Todos eran sueños tan irreales que no me los podía creer cuando me despertaba. Me parecían pesadillas, de esas que, una vez te despiertas, solo queda la respiración agitada y poco más. Salvo el sueño de Marcos y su accidente, que me dejó tan acongojada que durante días no dejé de observarle sin que se diera cuenta. Dándose cuenta, al final, porque me pillaba infraganti y me preguntaba, inocente, «¿qué pasa, mamá?». Y claro, no iba a contarle que había soñado con su propia muerte.

¿Y qué más da? Las cosas ocurren, los accidentes ocurren, la muerte ocurre… y da igual si te escondes, si no sales de casa o si pretendes llegar a un lugar en el que estarás más protegido. Da igual, la muerte te persigue, porque nunca se olvida de llevar encima su propia lista de morosos o beneficiarios. Todo ocurre porque tiene que ocurrir, eso opina la muerte. Y punto.

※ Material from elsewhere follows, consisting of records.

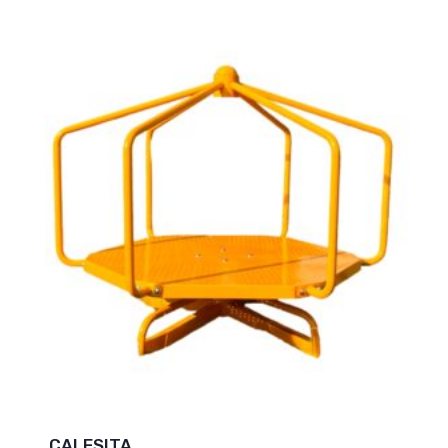
CALESITA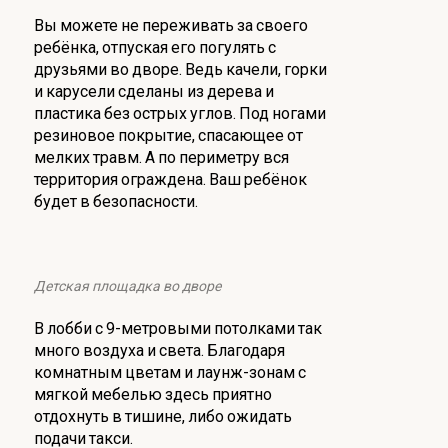
Вы можете не переживать за своего
ребёнка, отпуская его погулять с
друзьями во дворе. Ведь качели, горки
и карусели сделаны из дерева и
пластика без острых углов. Под ногами
резиновое покрытие, спасающее от
мелких травм. А по периметру вся
территория ограждена. Ваш ребёнок
будет в безопасности.
Детская площадка во дворе
В лобби с 9-метровыми потолками так
много воздуха и света. Благодаря
комнатным цветам и лаунж-зонам с
мягкой мебелью здесь приятно
отдохнуть в тишине, либо ожидать
подачи такси.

Soñar con este pueblo también me pareció de lo más increíble y fíjate, aquí estoy desde hace un mes. Atalaya de don Pelayo se llama este pueblo. Incluso a veces dudo de que esta porción de tierra y de río salga en los mapas o en alguna foto de los satélites que nos vigilan…

He soñado muchas cosas a lo largo de mi vida. Muchas. Como cuando se lee una novela: uno lee el capítulo y luego continúa la historia. Con mis sueños, igual, porque siempre son el enunciado de lo que acontecerá después, unos días, unas semanas después, un año, pero en el terreno real. Dime si no es para volverse loco eso de estar con un pie en ambos mundos.

Me dejaré de tonterías. Hay ocho niños que están camino de la escuela y yo soy su profesora.